Instruction: Pull the text of every row below verbatim, leaving out the pictures.

Recorded information:
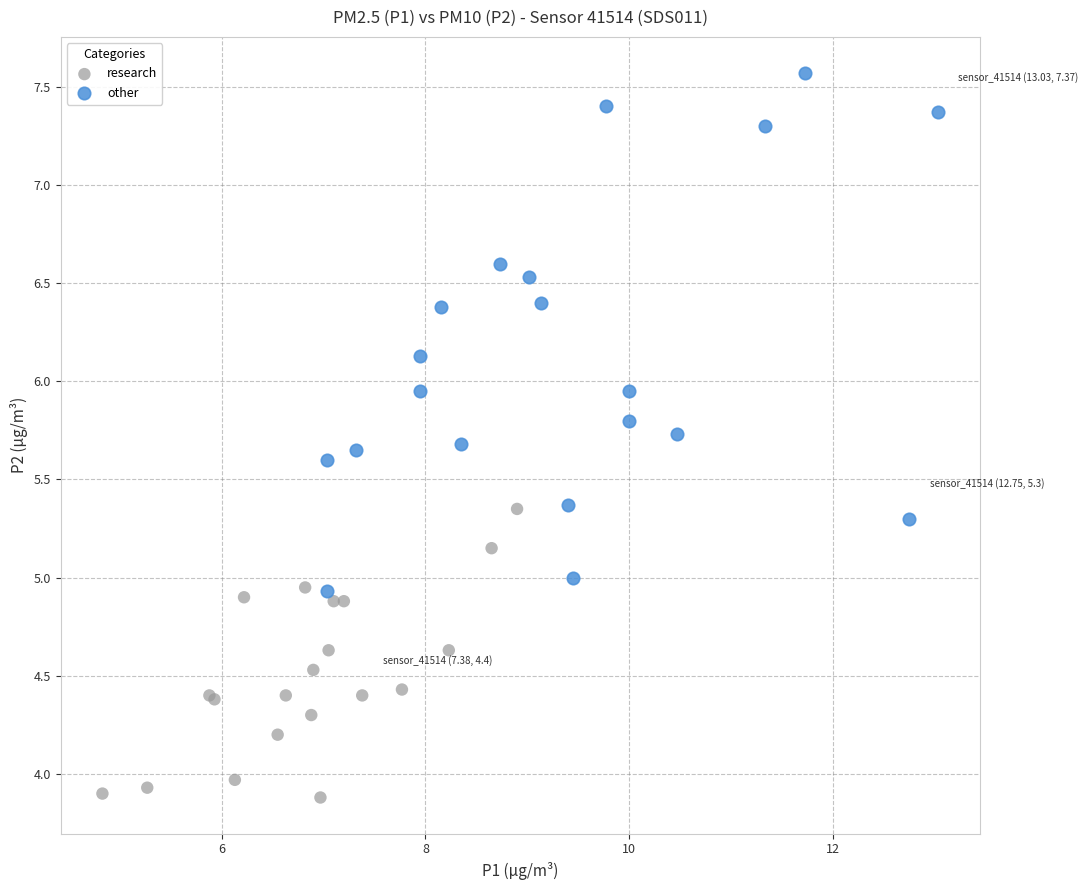

Which series has the widest spread of Y values?

other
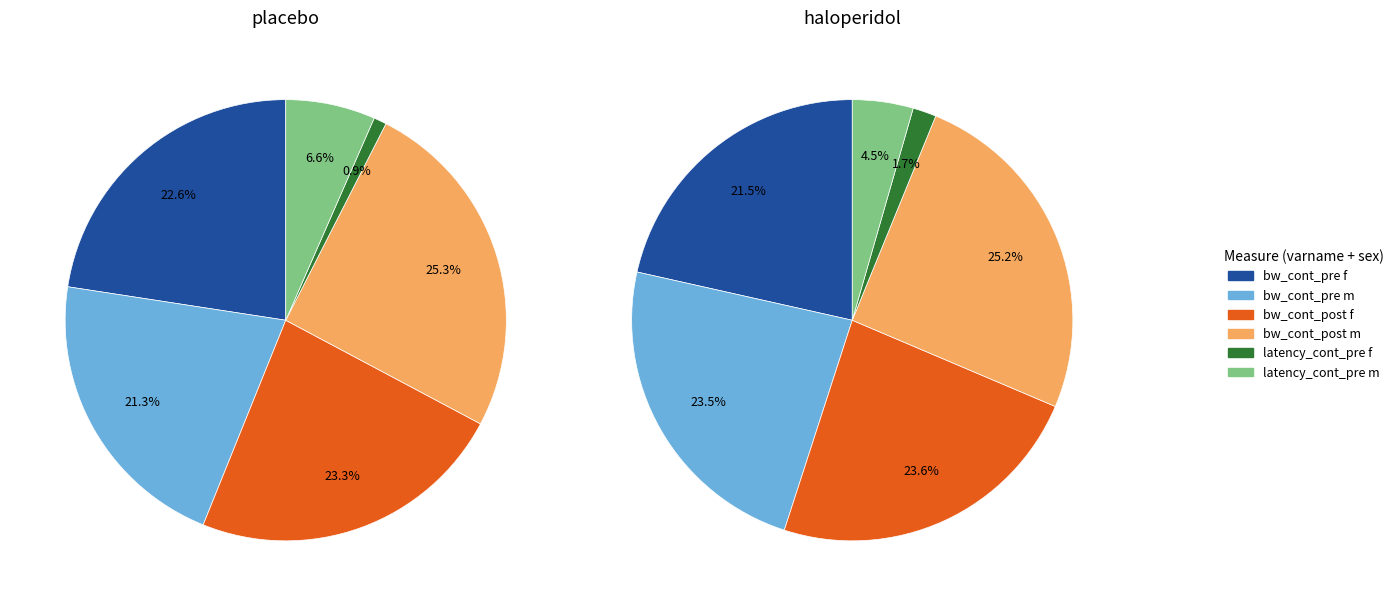

Which has a higher value, body weight pre-treatment haloperidol m or body weight post-treatment haloperidol f?

body weight post-treatment haloperidol f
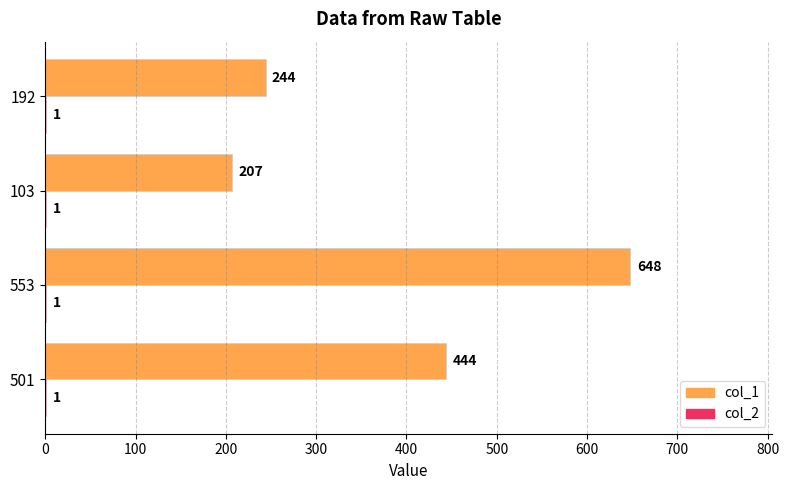

The col_1 series shows 648 at 553. True or false?

True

Solved exercise:
Which series has the widest spread of Y values?

other

Which has a higher value, body weight pre-treatment haloperidol m or body weight post-treatment haloperidol f?

body weight post-treatment haloperidol f

The col_1 series shows 648 at 553. True or false?

True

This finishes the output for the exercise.